A major barrier to textile recycling is the lack of accessible information about fiber content, chemical treatments, dyes, and non-textile components. Most physical labels are removed after purchase and lack the space to include these critical details. Without this data, sorters and recyclers often discard otherwise recoverable textiles or export them to countries with insufficient waste systems, which limits sorters and recyclers' ability to provide traceability and accountability to consumers concerning where their clothing is going after donation or resale. According to the U.S. Environmental Protection Agency (EPA), in 2018, the United States generated approximately 17 million tons of textile waste. Of this amount, only 2.5 million tons were recycled, resulting in a recycling rate of about 14.7%. The remaining textiles were either landfilled or combusted with energy recovery.
Digital labels can close this gap by embedding verifiable material information directly into garments, supporting accurate sortation, enabling emerging recycling technologies, and improving transparency at end-of-life. In doing so, they strengthen consumer trust and help build a domestic recycling system that is efficient and accountable.
While the FTC does not manage recycling infrastructure, its support for digital labeling can facilitate the conditions needed to scale these systems nationwide. This would support traceability while also enabling domestic job creation in this sector and accurate material recovery.
Supporting Global Competitiveness and Regulatory Alignment. As global markets shift toward greater product transparency, this presents an important opportunity for U.S. businesses to compete and lead. In 2023, the United States exported approximately $884 million worth of apparel products to Europe. Regulatory frameworks like the EU’s Digital Product Passport and California’s SB 707 are already setting expectations for traceable disclosures.
By empowering digital labeling, the FTC can help establish a common standard that aligns the U.S. framework with the existing EU Digital Product Passport and upcoming U.S. state regulations, reducing friction for U.S. businesses engaged in international trade and strengthening domestic rulemaking in the process.
Digital labeling is not just a tool for compliance, it is a strategic investment in a more innovative, accountable, competitive, and modern marketplace that empowers companies to create incentives for U.S. leadership.
Recommendations
Support the inclusion of product-level data such as fiber content, chemical additives, and finishings, critical for claim substantiation, consumer protection, and recycling.
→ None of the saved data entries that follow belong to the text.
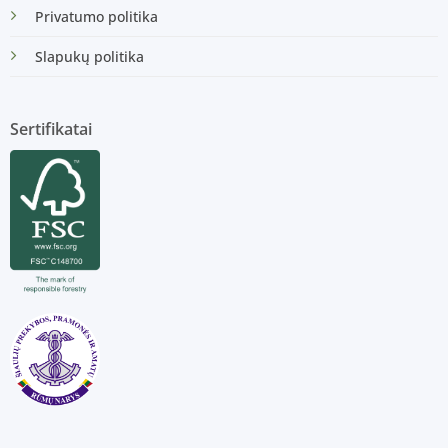
Privatumo politika
Slapukų politika
Sertifikatai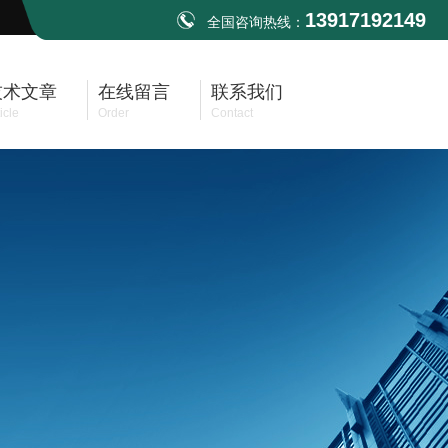
13917192149
全国咨询热线：
技术文章
在线留言
联系我们
icle
Order
Contact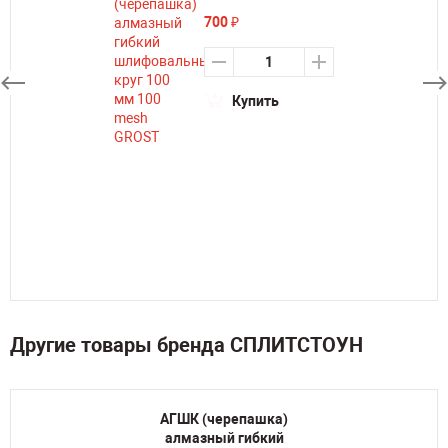
700
₽
Купить
Другие товары бренда СПЛИТСТОУН
АГШК (черепашка)
алмазный гибкий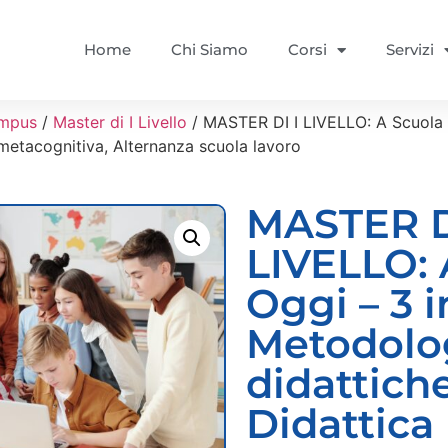
Home
Chi Siamo
Corsi
Servizi
mpus
/
Master di I Livello
/ MASTER DI I LIVELLO: A Scuola O
 metacognitiva, Alternanza scuola lavoro
MASTER D
LIVELLO: 
Oggi – 3 i
Metodolo
didattiche
Didattica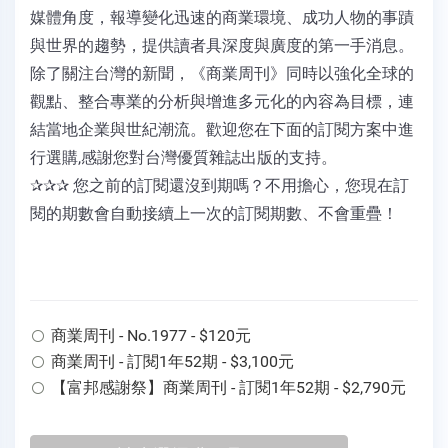
媒體角度，報導變化迅速的商業環境、成功人物的事蹟
與世界的趨勢，提供讀者具深度與廣度的第一手消息。
除了關注台灣的新聞，《商業周刊》同時以強化全球的
觀點、整合專業的分析與增進多元化的內容為目標，連
結當地企業與世紀潮流。歡迎您在下面的訂閱方案中進
行選購,感謝您對台灣優質雜誌出版的支持。
✰✰✰ 您之前的訂閱還沒到期嗎？不用擔心，您現在訂
閱的期數會自動接續上一次的訂閱期數、不會重疊！
商業周刊 - No.1977 - $120元
商業周刊 - 訂閱1年52期 - $3,100元
【富邦感謝祭】商業周刊 - 訂閱1年52期 - $2,790元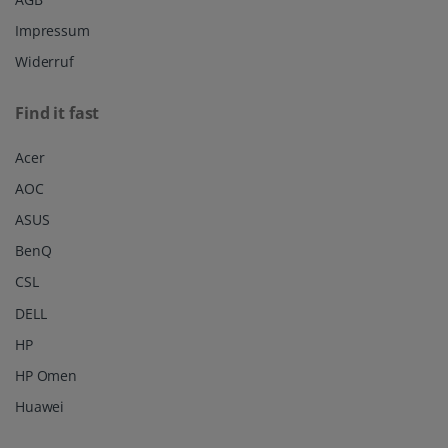
Impressum
Widerruf
Find it fast
Acer
AOC
ASUS
BenQ
CSL
DELL
HP
HP Omen
Huawei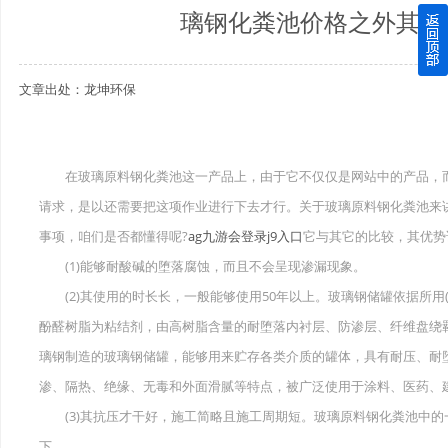
璃钢化粪池价格之外其还
四川玻璃钢化粪池逐渐取代传统玻璃钢化粪池的这几点原因
文章出处：龙坤环保
关于重庆玻璃钢化粪池的这些基础知识你都记住了吗？
四川玻璃钢化粪池选购时应该如何进行挑选？
在玻璃原料钢化粪池这一产品上，由于它不仅仅是网站中的产品，而
在安装绵阳玻璃钢化粪池时可能遇到这些难题
请求，是以还需要把这项作业进行下去才行。关于玻璃原料钢化粪池来
事项，咱们是否都懂得呢?
ag九游会登录j9入口
它与其它的比较，其优势
使用成都玻璃钢化粪池的七大好处你都记住了吗？
(1)能够耐酸碱的堕落腐蚀，而且不会呈现渗漏现象。
(2)其使用的时长长，一般能够使用50年以上。玻璃钢储罐依据所用
酚醛树脂为粘结剂，由高树脂含量的耐堕落内衬层、防渗层、纤维盘绕
璃钢制造的玻璃钢储罐，能够用来贮存各类介质的罐体，具有耐压、耐
渗、隔热、绝缘、无毒和外面滑腻等特点，被广泛使用于涂料、医药、
(3)其抗压才干好，施工简略且施工周期短。玻璃原料钢化粪池中的
下。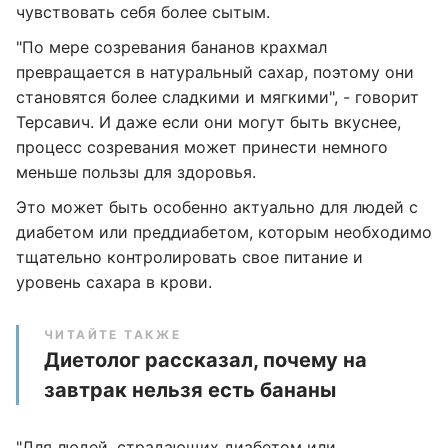
чувствовать себя более сытым.
"По мере созревания бананов крахмал
превращается в натуральный сахар, поэтому они
становятся более сладкими и мягкими", - говорит
Терсавич. И даже если они могут быть вкуснее,
процесс созревания может принести немного
меньше пользы для здоровья.
Это может быть особенно актуально для людей с
диабетом или преддиабетом, которым необходимо
тщательно контролировать свое питание и
уровень сахара в крови.
ЧИТАЙТЕ ТАКЖЕ
Диетолог рассказал, почему на
завтрак нельзя есть бананы
"Для людей, страдающих диабетом или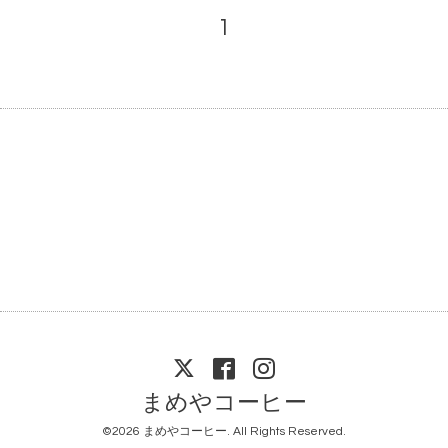
1
まめやコーヒー
©2026
まめやコーヒー
. All Rights Reserved.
Engage the circular value chain, including collectors, recyclers, secondhand platforms, and repair providers, in developing digital labeling standards to ensure alignment with real-world infrastructure.
Ensure interoperability with emerging domestic and international frameworks, including the EU Digital Product Passport and U.S. state-level EPR programs.
Digital labeling presents a critical opportunity to modernize the Care Labeling Rule in a way that strengthens consumer protection, supports fair competition, advances domestic innovation, and aligns with global policy expectations. It also aligns with broader national priorities: enabling domestic job creation in manufacturing and strengthening U.S. competitiveness in a rapidly evolving global apparel economy.
ACT urges the Commission to move forward with rulemaking that enables digital labeling while ensuring these tools serve the public interest and promote a more transparent, circular textile economy.